Pollinator Post 3/2/23 (2)


How did I manage to miss this Woodrat nest next to the trail after having walked the Skyline Trail regularly for more than a year? The large, cone-shaped nest has been built at the base of a large bay tree and surrounded by smaller trees. I look around – just about 20 feet away is another nest. A truck rumbles past and I realize that the second nest is barely down the hill from Grizzly Peak Blvd.! I have seen numerous other Wood Rat nests along the trail, but never this close. Perhaps the winter die-back of the shrubby undergrowth has made the nests more visible.
The Dusky-footed Woodrat, Neotoma fuscipes is native to oak woodlands and chaparral throughout the Coast Ranges, from California to Oregon. Superficially similar in appearance to the common house rats, but with larger ears and eyes, and furred tails, the woodrats are distinctly cuter. A nocturnal herbivore, the rodent is seldom seen. What gives their presence away are their large nests that can reach several feet in height, constructed with sticks, bark, and various plant matter. The nests usually have many rooms used for sleeping, nurseries, food storage; separate areas for pooping are cleaned out regularly. The nest is riddled with many tunnels, entrances and exits. The huge nest is usually inhabited by a single woodrat, and is handed down through the generations, continuously added on and refurbished The woodrats eat a variety of plant matter, including leaves, branches, fruits and nuts, some of which they store and age in their larders. The Dusky-footed Woodrats of California have been found to selectively place California bay leaves around the edges of their nest within their stickhouses as fumigants to control flea infestation.

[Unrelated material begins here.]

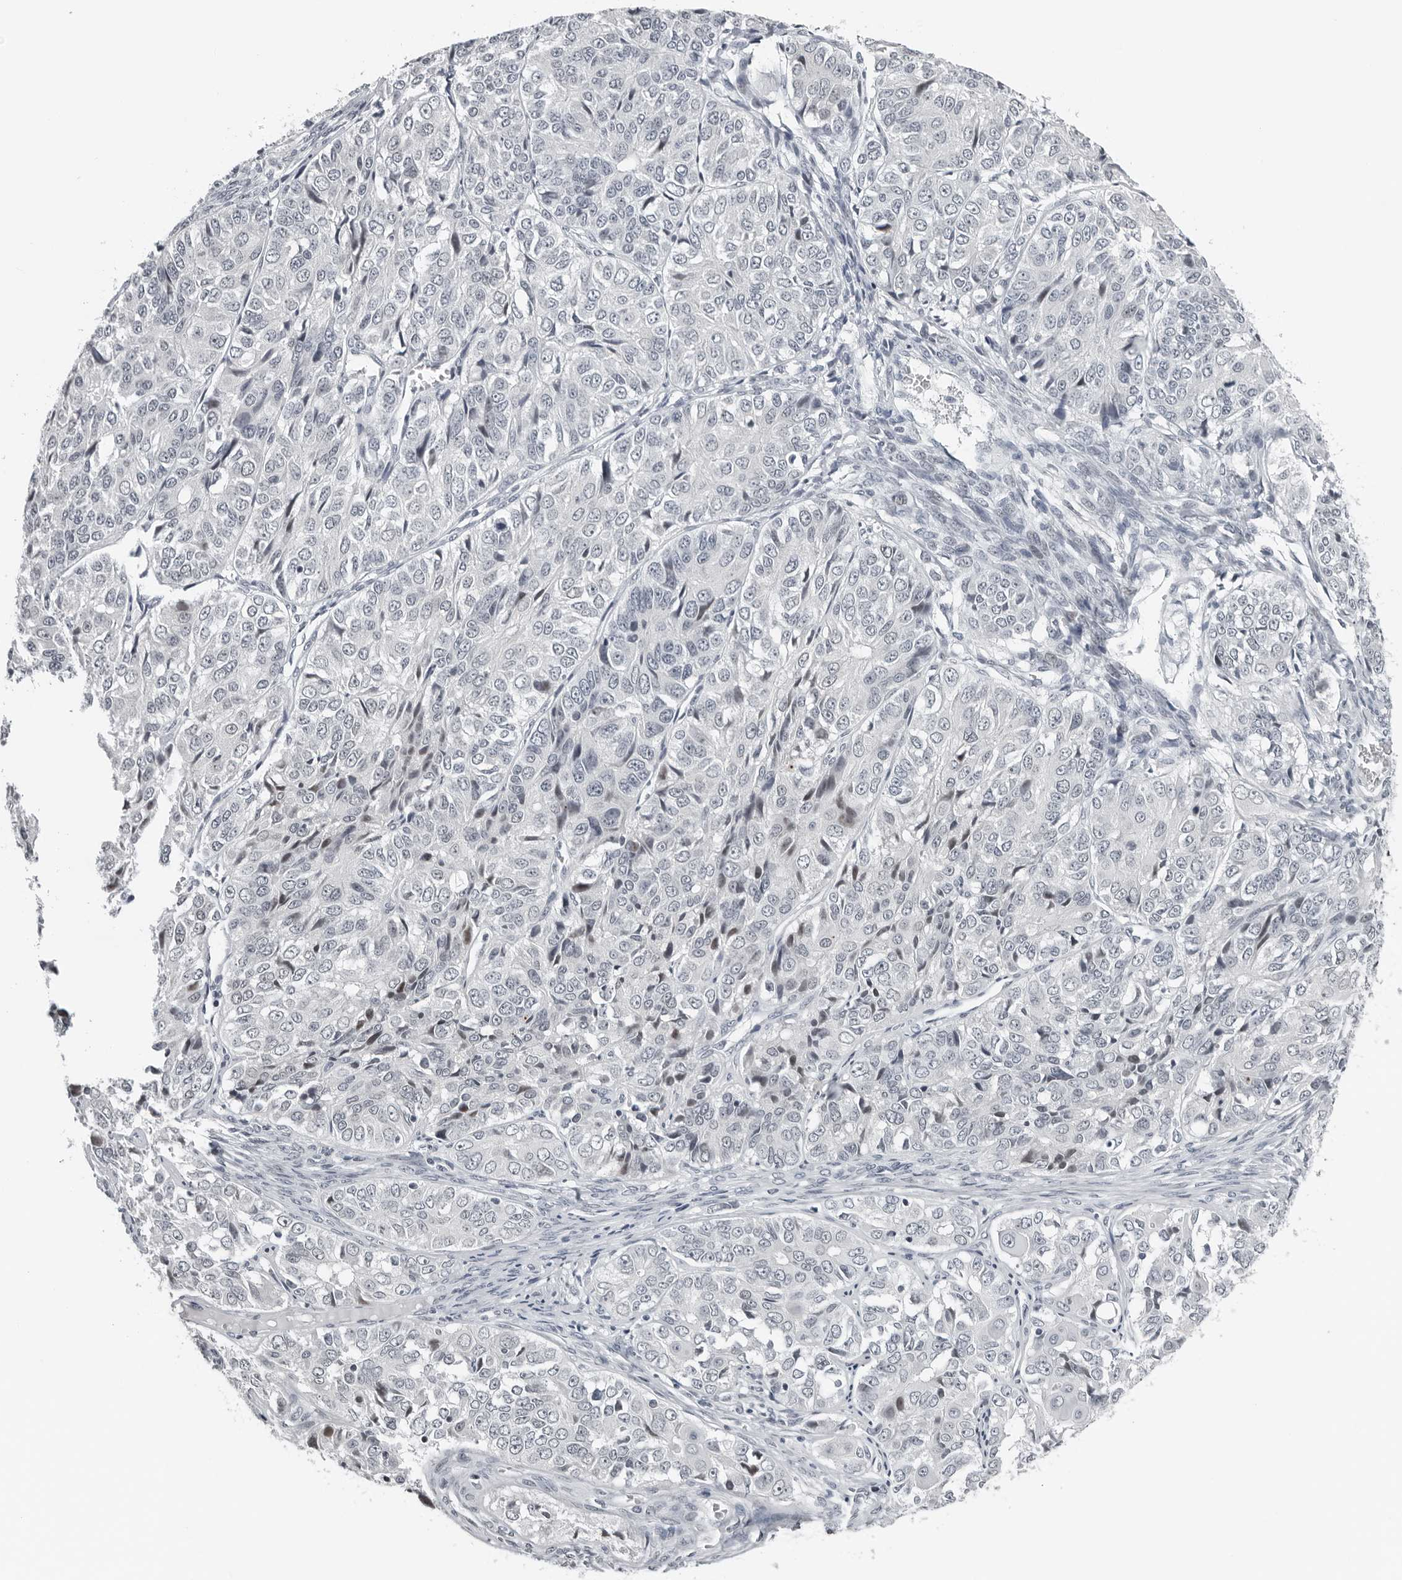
{"staining": {"intensity": "negative", "quantity": "none", "location": "none"}, "tissue": "ovarian cancer", "cell_type": "Tumor cells", "image_type": "cancer", "snomed": [{"axis": "morphology", "description": "Carcinoma, endometroid"}, {"axis": "topography", "description": "Ovary"}], "caption": "The photomicrograph displays no staining of tumor cells in ovarian cancer.", "gene": "PPP1R42", "patient": {"sex": "female", "age": 51}}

Woodrats share their houses with other animals, including mice, lizards, salamanders, snails, and the occasional snake.

Hey, the snow storm has not destroyed the emerging Giant Trillium, Trillium chloropetalum. In fact the plants look like they’re about to bloom soon!

It is easy to find the trilliums once you know where they have bloomed. They are perennials, emerging from their thick underground rhizomes quite predictably in early spring.

The flower of the Giant Trillium has no stalk. T. chloropetalum belongs to subgenus Sessilium, the sessile-flowered trilliums. In contrast, the other common trillium in our area, the Western Trillium, Trillium ovatum is pedicellate-flowered.
At the end of its brief blooming period, the Western Leatherwood, Dirca occidentalis is now leafing out in earnest. 
A small Plant Bug, Dicyphus sp. (family Miridae) walks on a leaf of the Soap Plant, Chlorogalum pomeridianum, its bronze body glowing like jewelry in the sun.
Miridae is the largest family of true bugs belonging to the suborder Heteroptera. Like all members of the order Hemiptera, Mirid bugs have piercing-sucking mouthparts. These small, soft-bodied creatures are distinguished by a four segmented antenna, a beak, and a cuneus on the front wings. Most widely known mirids are species that are notorious agricultural pests that pierce plant tissues, feed on the sap, and sometimes transmit viral plant diseases. Some species, however, are predatory.
The Plant Bug, Dicyphus hesperus is widely distributed over North America. It is predatory on many species of whitefly, aphids, lepidopterans and mites. It is currently used all over the world for control of pests on greenhouse and field crops.

Remember this picture from the previous post 3/2 (1)? I had wondered what the fly could possibly be feeding on, perched on the outside of the Osoberry corolla. An entomologist on iNaturalist has helped identify the fly as belonging to the superfamily of Empidoidea, consisting of Dance Flies and Long-legged Flies . The majority of these insects are predatory, often with large compound eyes (sometimes covering almost the entire surface of the head), and tend to be associated with moist, temperate habitats. Some have long straight probosces with which to stab their prey. Subsequently I have found some fascinating information about the habits of the Dance Flies. Apparently some species in the genus Empis are known for “nectar robbing”, referring to the behavior of some insects that obtain nectar through a hole pierced in the corolla, bypassing the normal channels that necessitate their contact with the reproductive parts of the flower. Thus, these nectar robbers do not contribute to pollination. The fly here might also be a “secondary nectar robber” using a pre-existing hole, e.g. one made previously by a more robust insect with mandibles strong enough to penetrate the base of the corolla where the nectar is stored. It’s a jungle out there!